The main support sank into the ground, and parapet masonry began to fall on to the line.
The engineer in charge immediately cleared the line and sent men in both directions to warn trains approaching the bridge.
Detonators were placed on the line to stop main through trains, and Hatfield station master was warned to hold all traffic in the station.”
The occupants on the Birchwwod estate were cut off from the Old Town, the station and the bus station.
Councillor Frank Clayton, who lives on the Birchwood estate said “I shall make every effort to speed up the building of a footbridge as a matter of Priority”.
While the line was out of action some passengers were directed through Hertford North Station, while commuters from Welwyn Garden City were transported by buses to Hatfield station to catch the London trains.
Gangs of workmen worked day and night to clear the line, it was not until Wednesday that trains were running normally.
So what happened?
Mr Archibald Patterson, chief civil engineer to British Rail Board said ” The foundation of the pier failed quite suddenly, and two per cent of the masonary collapsed. We collapsed the rest of the bridge, as the structure was cracked and fissured”.
Mr Patterson also said that the bridge had been inspected during the last six months.
The people of Hatfield were hoping that the collapse of the bridge may spur the authorities into solving the towns traffic problems. The Development Corporation had been planning to demolish Wrestler’s Bridge for several years. The original plan was to wait until the south link road scheme was completed to take the traffic away from the old town and then knock the bridge down and close the road.
On Thursday 3 March 1966 the Ministry of Transport were to hold an inquiry to find out why the 116 year old bridge collapsed.
Experts had divided oponions at the enquiry, which was held at Liverpool Street Station by Col. D. McMullen, chief inspecting officer of railways.

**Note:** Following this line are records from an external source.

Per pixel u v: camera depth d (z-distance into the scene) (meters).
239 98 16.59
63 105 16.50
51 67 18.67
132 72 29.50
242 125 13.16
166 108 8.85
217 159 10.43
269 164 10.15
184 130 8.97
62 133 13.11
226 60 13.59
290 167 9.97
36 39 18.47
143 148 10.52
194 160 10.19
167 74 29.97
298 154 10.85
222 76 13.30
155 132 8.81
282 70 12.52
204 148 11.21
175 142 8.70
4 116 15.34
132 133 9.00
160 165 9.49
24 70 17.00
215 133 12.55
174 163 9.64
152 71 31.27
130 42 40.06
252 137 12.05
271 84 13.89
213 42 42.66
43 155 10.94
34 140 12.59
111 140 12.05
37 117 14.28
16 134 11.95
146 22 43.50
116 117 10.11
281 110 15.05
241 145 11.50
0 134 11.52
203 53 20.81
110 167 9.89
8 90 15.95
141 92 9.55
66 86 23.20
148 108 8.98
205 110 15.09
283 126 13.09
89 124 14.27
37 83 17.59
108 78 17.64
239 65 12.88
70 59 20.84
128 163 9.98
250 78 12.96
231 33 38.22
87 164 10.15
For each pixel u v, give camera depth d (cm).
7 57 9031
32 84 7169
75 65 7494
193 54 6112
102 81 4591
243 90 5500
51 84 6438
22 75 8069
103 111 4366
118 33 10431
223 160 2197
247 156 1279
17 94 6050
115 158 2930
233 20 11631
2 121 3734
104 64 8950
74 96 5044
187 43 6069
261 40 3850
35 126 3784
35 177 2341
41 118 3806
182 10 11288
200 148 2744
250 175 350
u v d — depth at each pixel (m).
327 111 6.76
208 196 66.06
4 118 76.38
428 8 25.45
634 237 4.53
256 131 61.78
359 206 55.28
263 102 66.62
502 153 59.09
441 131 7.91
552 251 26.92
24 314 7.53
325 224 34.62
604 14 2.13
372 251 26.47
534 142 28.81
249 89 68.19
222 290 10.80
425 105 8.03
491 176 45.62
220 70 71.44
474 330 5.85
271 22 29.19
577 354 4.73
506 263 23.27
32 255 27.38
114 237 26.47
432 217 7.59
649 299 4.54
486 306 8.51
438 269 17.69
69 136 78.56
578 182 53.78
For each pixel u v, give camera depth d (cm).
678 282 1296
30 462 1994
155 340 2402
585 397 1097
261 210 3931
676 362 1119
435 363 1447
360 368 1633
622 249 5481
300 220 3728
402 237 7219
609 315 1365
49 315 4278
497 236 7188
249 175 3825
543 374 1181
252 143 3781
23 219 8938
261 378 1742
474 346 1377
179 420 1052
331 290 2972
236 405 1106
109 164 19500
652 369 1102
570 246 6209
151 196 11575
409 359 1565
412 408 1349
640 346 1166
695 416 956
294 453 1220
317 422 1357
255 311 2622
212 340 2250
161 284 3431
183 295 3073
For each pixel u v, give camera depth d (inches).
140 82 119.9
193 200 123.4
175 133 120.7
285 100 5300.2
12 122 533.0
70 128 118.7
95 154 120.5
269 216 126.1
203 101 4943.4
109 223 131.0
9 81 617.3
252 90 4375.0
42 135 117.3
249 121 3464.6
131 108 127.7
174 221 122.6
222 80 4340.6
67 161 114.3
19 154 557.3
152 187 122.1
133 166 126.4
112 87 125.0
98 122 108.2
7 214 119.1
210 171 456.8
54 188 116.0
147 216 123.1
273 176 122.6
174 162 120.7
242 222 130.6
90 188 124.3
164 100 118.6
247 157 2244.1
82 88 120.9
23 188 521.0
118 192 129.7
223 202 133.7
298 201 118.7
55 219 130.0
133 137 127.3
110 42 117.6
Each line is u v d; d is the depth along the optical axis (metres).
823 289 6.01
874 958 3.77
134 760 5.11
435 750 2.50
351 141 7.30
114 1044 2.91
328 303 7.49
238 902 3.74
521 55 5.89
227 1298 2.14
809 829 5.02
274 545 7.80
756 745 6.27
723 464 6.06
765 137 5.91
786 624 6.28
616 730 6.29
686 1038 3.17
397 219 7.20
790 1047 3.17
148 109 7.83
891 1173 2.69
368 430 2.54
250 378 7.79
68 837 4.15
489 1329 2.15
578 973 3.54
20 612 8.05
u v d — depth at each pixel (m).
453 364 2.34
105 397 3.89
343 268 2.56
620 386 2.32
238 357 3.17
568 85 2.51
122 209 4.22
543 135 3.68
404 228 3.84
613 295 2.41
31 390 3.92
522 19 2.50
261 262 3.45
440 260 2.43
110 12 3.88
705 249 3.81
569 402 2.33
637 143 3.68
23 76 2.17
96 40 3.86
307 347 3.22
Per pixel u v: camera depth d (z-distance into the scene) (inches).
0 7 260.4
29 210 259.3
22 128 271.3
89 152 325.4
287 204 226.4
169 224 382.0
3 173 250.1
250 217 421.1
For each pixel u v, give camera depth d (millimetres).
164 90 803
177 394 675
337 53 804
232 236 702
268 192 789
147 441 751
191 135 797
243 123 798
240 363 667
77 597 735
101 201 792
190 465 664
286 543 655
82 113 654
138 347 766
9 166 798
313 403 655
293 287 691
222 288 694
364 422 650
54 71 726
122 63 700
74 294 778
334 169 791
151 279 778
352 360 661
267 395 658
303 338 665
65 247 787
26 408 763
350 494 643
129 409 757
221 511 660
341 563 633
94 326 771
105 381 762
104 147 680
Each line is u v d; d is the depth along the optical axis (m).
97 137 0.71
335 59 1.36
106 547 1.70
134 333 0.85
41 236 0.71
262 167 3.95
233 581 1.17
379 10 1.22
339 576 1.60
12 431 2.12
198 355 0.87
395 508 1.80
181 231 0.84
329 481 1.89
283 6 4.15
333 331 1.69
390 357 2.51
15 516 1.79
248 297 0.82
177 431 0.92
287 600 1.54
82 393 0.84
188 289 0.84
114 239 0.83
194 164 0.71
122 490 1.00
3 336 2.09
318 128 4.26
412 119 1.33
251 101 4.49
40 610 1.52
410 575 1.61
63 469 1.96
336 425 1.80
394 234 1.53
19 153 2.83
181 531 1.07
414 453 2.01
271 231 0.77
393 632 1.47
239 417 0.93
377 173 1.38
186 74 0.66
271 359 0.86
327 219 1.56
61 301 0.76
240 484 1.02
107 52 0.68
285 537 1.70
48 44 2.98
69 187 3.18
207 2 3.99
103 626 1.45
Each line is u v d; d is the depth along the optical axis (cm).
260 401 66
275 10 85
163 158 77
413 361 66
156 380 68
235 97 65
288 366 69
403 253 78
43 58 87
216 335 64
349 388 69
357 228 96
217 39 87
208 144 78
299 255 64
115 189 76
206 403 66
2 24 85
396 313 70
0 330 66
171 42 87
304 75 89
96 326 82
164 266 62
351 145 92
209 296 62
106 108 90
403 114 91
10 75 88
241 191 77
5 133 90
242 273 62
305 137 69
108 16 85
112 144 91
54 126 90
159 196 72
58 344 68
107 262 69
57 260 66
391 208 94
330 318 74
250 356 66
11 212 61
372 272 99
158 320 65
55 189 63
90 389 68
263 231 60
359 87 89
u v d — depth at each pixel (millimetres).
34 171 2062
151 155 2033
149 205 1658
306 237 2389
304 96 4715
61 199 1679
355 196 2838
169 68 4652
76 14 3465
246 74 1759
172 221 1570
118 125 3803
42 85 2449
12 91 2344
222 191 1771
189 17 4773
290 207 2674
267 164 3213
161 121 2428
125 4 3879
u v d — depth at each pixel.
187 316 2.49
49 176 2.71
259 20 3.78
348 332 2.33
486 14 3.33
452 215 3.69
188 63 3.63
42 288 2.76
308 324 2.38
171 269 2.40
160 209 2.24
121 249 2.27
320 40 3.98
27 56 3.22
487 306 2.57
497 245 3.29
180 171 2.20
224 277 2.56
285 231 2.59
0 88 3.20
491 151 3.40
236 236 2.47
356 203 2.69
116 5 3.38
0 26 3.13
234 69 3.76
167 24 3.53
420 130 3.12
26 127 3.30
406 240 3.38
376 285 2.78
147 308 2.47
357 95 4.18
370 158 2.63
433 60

One civil engineer said that he had recommended in 1965 that the bridge should be reconstructed no later that 1967, whilst another said that he thought the bridge was quite sound for several years.
An article published in the Welwyn Times and Hatfield Herald on March 11 1966, reports on the inquiry. Col. McMullen said that he would submit his report to the Minister of Transport, Mrs Barbara Castle, and that it would be published, he then closed the public hearing.
You can see the bridge on the maps of the area, the 1962 map shows how much the Birchwood Estate had grown up.
The bridge that you see in the aerial photo of 1 April 1966 only carries the gas, electricity, water and phone services across the railway line, these were severed when the bridge collapsed.
On 13 May 1966 it was reported that the South Link Road Scheme was started. It was designed to join up the A1, Barnet-by-pass and the A1000, just south of Hatfield.
In the Welywn Times and Hatfield Herald of 28 October 1966 the following article appeared:
British Rail have kept their word to Hatfield’s Birchwood estate to provide a footbridge across the railway by November this year.
The new bridge for pedestrians only will be open on Monday. It is made of tubular steel frame work with a boarded footwalk.
The promise was made after the collapse of Wrestlers Bridge, on the Great North Road, in February, when it was reported that the estates 2000 residents were cut off from the town centre, the bus terminus and the railway station.
So the footbridge was errected, as promised, but the road bridge was never replaced.